Le questioni di costituzionalità erano state sollevate dal Consiglio di Stato nell'ambito di due giudizi originati da ricorsi presentati da stranieri, la cui richiesta di rinnovo del permesso di soggiorno per motivi di lavoro era stata respinta proprio per effetto delle condanne per i seguenti reati: in un caso, l'illecita detenzione di 19 grammi e la cessione di 1,5 grammi di hashish, nell'altro la vendita di prodotti con segni falsi. La Corte ha dato ragione agli stanieri e nella propria sentenza ha dichiarato infatti l'illegittimità costituzionale di alcuni articoli del decreto legislativo 286 del 1998 (Testo Unico Stranieri) nella parte in cui ricomprendono, tra le ipotesi di condanna che impediscono automaticamente il rinnovo del permesso di soggiorno per lavoro, anche quelle per il reato di piccolo spaccio e vendita di merci contraffatte, "senza prevedere che l'autorità competente verifichi in concreto la pericolosità sociale del richiedente".

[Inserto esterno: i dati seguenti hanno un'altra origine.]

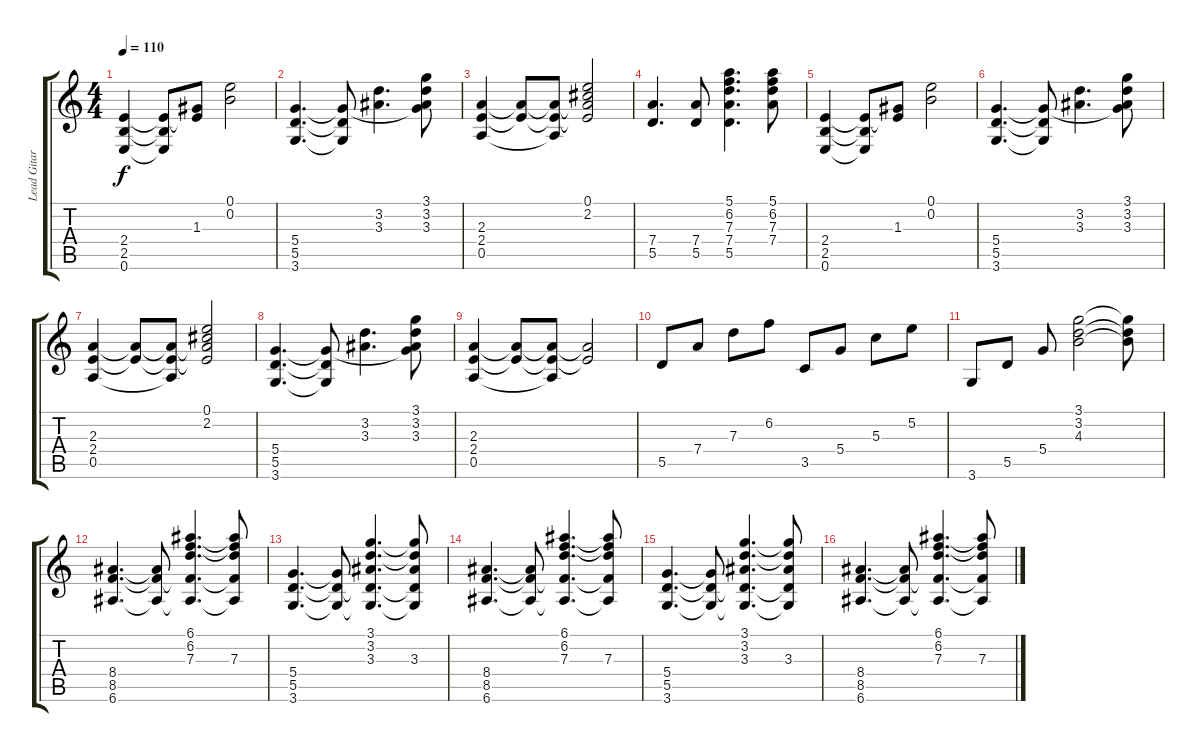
\track ("Lead Gitar" "Lead Gitar") {instrument electricguitarclean}
\staff {score tabs}
\tuning (E4 B3 G3 D3 A2 E2) {hide}
\ts (4 4)
\tempo 110
\clef g2
\ks c
(2.4 2.5 0.6).4{dy f} (2.4{t} 2.5{t} 0.6{t}).8 (1.3 2.4{t}).8 (0.1 0.2).2 |
(5.4 5.5 3.6).4{d} (5.4{t} 5.5{t} 3.6{t}).8 (3.2 3.3).4{d} (3.1 3.2 3.3 5.4{t}).8 |
(2.3 2.4 0.5).4 (2.3{t} 2.4{t}).8 (2.3{t} 2.4{t} 0.5{t}).8 (0.1 2.2 2.3{t} 2.4{t}).2 |
(7.4 5.5).4{d} (7.4 5.5).8 (5.1 6.2 7.3 7.4 5.5).4{d} (5.1 6.2 7.3 7.4).8 |
(2.4 2.5 0.6).4 (2.4{t} 2.5{t} 0.6{t}).8 (1.3 2.4{t}).8 (0.1 0.2).2 |
(5.4 5.5 3.6).4{d} (5.4{t} 5.5{t} 3.6{t}).8 (3.2 3.3).4{d} (3.1 3.2 3.3 5.4{t}).8 |
(2.3 2.4 0.5).4 (2.3{t} 2.4{t}).8 (2.3{t} 2.4{t} 0.5{t}).8 (0.1 2.2 2.3{t} 2.4{t}).2 |
(5.4 5.5 3.6).4{d} (5.4{t} 5.5{t} 3.6{t}).8 (3.2 3.3).4{d} (3.1 3.2 3.3 5.4{t}).8 |
(2.3 2.4 0.5).4 (2.3{t} 2.4{t}).8 (2.3{t} 2.4{t} 0.5{t}).8 (2.3{t} 2.4{t}).2 |
5.5.8 7.4.8 7.3.8 6.2.8 3.5.8 5.4.8 5.3.8 5.2.8 |
3.6.8 5.5.8 5.4.8 (3.1 3.2 4.3).2 (3.1{t} 3.2{t} 4.3{t}).8 |
(8.4 8.5 6.6).4{d} (8.4{t} 8.5{t} 6.6{t}).8 (6.1 6.2 7.3 8.5{t} 6.6{t}).4{d} (6.1{t} 6.2{t} 7.3 8.5{t} 6.6{t}).8 |
(5.4 5.5 3.6).4{d} (5.4{t} 5.5{t} 3.6{t}).8 (3.1 3.2 3.3 5.5{t} 3.6{t}).4{d} (3.1{t} 3.2{t} 3.3 5.5{t} 3.6{t}).8 |
(8.4 8.5 6.6).4{d} (8.4{t} 8.5{t} 6.6{t}).8 (6.1 6.2 7.3 8.5{t} 6.6{t}).4{d} (6.1{t} 6.2{t} 7.3 8.5{t} 6.6{t}).8 |
(5.4 5.5 3.6).4{d} (5.4{t} 5.5{t} 3.6{t}).8 (3.1 3.2 3.3 5.5{t} 3.6{t}).4{d} (3.1{t} 3.2{t} 3.3 5.5{t} 3.6{t}).8 |
(8.4 8.5 6.6).4{d} (8.4{t} 8.5{t} 6.6{t}).8 (6.1 6.2 7.3 8.5{t} 6.6{t}).4{d} (6.1{t} 6.2{t} 7.3 8.5{t} 6.6{t}).8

Le motivazioni dei giudici

A fronte della minore entità dei fatti di reato considerati, l'automatismo del diniego è stato ritenuto dalla Consulta "manifestamente irragionevole, sotto diverse prospettive: sia perché, per le stesse condanne, nell'ambito della disciplina dell'emersione del lavoro irregolare, volta al medesimo scopo del rilascio del permesso di soggiorno, quest'ultimo non è automaticamente escluso, ma implica una valutazione in concreto della pericolosità dello straniero; sia perché l'automatismo del diniego, riferito a stranieri già presenti regolarmente sul territorio nazionale (e che hanno iniziato un processo di integrazione sociale), è in contrasto con il principio di proporzionalità, come declinato dalla giurisprudenza della Corte europea dei diritti dell'uomo".

Secondo la Corte, può verificarsi che - nei casi considerati - la condanna non sia tale da comportare un giudizio di pericolosità attuale riferito alla persona del reo, e ciò per varie ragioni: la lieve entità e le circostanze del fatto, il tempo ormai trascorso dalla sua commissione, il livello di integrazione sociale nel frattempo raggiunto. Pertanto, nella sentenza i giudici hanno ritenuto necessario che, nell'esaminare la domanda di rinnovo del permesso di soggiorno, l'autorità amministrativa consideri tali elementi al fine di "evitare che la sua valutazione si traduca in un giudizio astratto e, per ciò solo, lesivo dei diritti garantiti dall'articolo 8 della Convenzione europea dei diritti dell'uomo".

La discrezionalità del legislatore

La Corte ha inoltre sottolineato che "l'interesse dello Stato alla sicurezza e all'ordine pubblico non subisce alcun pregiudizio dalla sola circostanza che l'autorità amministrativa competente operi, in presenza di una condanna per i reati di cui si tratta, un apprezzamento concreto della situazione personale dell'interessato, a sua volta soggetto a eventuale sindacato di legittimità del giudice". Nelle proprie motivazioni, i giudici hanno anche fatto riferimento alla discrezionalità del legislatore in materia. Leggendo la notizia, del resto, qualcuno si sarà domandato quali margini abbia allora la politica nel regolamentare l'ingresso e il soggiorno degli stranieri sul territorio nazionale.

Sul punto, la Consulta - richiamando la giurisprudenza della Corte europea dei diritti dell'uomo - ha affermato che il legislatore è titolare di "un'ampia discrezionalità" in materia, tuttavia "entro il limite di un ragionevole e proporzionato bilanciamento dei diritti e degli interessi coinvolti".